» **CONJUNTO DE TAREAS**
**A.** En la columna sobre la segunda vuelta electoral en el Perú, ¿a qué partido pertenece Roberto Sánchez?
**B.** Traduce al inglés esta oración de la columna sobre la segunda vuelta electoral: "Los resultados de hoy son, también, el resultado de años de mirar sin ver."

» **TEXTO MOSTRADO**

El voto que Lima no quiso entender, por Eliana Carlín

Los resultados de hoy son, también, el resultado de años de mirar sin ver. El establishment tiene ahora una oportunidad — no de corregir al votante, sino de aprender de él.

Mientras escribo estas líneas no parece estar completamente definido quién pasa a la segunda vuelta con Keiko Fujimori. El nivel de violencia mostrado por Rafael López Aliaga en los últimos días demuestra que un escenario con Renovación Popular en segunda vuelta estaría plagado de altisonancias y agresividad, pese a que el fujimorismo es ideológicamente su primo hermano.

De pasar a segunda vuelta Roberto Sánchez, como parecen indicar la mayoría de proyecciones, vendría hacia delante una campaña con una polarización enorme, probablemente con violencia interpersonal en varios niveles y la aparición de nuestras peores fracturas como sociedad. Una reedición de lo ocurrido en 2021, pero como una secuela no esperada por muchos.

Roberto Sánchez, de Juntos por el Perú, se encuentra disputando ahora mismo su pase a segunda vuelta. Me detengo en este punto para reflexionar sobre los denodados esfuerzos que se han venido desarrollando desde distintas organizaciones, empresas y personas naturales para impedir que esto ocurra. Más concretamente, para buscar que los peruanos no voten por una alternativa similar a esta. Sin ánimo de hacer una crítica árida, estos resultados muestran que el establishment se sigue mirando el ombligo.

» **ÍTEMS PROPORCIONADOS**
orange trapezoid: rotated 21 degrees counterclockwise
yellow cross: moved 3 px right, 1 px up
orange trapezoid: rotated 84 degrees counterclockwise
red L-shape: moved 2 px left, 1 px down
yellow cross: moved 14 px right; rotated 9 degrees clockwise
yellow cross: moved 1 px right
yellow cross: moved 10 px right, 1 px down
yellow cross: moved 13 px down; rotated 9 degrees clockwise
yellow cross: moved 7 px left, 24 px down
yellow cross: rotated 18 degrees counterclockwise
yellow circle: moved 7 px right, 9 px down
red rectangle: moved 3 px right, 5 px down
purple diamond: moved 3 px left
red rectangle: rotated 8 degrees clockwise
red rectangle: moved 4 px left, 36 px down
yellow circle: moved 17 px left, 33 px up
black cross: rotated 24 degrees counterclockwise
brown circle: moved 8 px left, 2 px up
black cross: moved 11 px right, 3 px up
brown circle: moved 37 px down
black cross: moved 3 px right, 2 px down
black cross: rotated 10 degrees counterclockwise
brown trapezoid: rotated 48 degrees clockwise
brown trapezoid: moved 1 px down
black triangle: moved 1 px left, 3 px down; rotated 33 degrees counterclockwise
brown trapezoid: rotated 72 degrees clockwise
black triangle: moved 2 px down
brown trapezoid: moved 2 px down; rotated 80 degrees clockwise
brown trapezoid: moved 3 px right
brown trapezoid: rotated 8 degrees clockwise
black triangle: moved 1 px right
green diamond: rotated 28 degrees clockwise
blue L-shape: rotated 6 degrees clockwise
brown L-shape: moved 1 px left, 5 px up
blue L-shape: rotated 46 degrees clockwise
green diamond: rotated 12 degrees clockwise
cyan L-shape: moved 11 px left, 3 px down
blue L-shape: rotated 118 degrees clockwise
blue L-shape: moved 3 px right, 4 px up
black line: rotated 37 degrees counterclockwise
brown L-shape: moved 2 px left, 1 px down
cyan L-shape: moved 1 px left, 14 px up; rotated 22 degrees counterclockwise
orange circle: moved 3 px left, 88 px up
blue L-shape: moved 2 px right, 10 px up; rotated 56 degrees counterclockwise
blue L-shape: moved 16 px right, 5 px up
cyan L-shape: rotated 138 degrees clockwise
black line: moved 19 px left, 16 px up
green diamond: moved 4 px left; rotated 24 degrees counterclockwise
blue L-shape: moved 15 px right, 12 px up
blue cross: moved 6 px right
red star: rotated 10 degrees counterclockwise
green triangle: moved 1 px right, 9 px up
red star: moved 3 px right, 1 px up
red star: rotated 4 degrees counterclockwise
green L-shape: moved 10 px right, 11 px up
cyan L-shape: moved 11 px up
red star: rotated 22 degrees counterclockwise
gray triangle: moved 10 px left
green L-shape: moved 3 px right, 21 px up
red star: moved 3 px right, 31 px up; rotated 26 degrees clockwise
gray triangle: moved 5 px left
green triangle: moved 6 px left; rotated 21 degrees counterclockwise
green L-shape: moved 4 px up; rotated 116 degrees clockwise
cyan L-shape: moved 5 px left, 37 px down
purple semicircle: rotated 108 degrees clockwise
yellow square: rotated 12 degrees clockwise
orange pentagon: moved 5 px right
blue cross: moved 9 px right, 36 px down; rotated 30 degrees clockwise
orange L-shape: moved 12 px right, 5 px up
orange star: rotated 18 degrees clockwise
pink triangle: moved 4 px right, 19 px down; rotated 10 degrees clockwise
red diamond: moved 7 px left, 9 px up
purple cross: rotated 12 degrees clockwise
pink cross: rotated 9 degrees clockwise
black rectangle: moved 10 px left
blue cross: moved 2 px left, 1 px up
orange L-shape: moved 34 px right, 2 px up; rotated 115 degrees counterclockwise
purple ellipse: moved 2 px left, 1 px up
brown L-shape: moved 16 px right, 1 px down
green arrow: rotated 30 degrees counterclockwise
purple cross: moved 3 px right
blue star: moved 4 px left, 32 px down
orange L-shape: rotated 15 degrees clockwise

» **SOLUCIONES POR TAREA**
**A.** A Juntos por el Perú.

**B.** Today's results are, as well, the result of years of looking without seeing.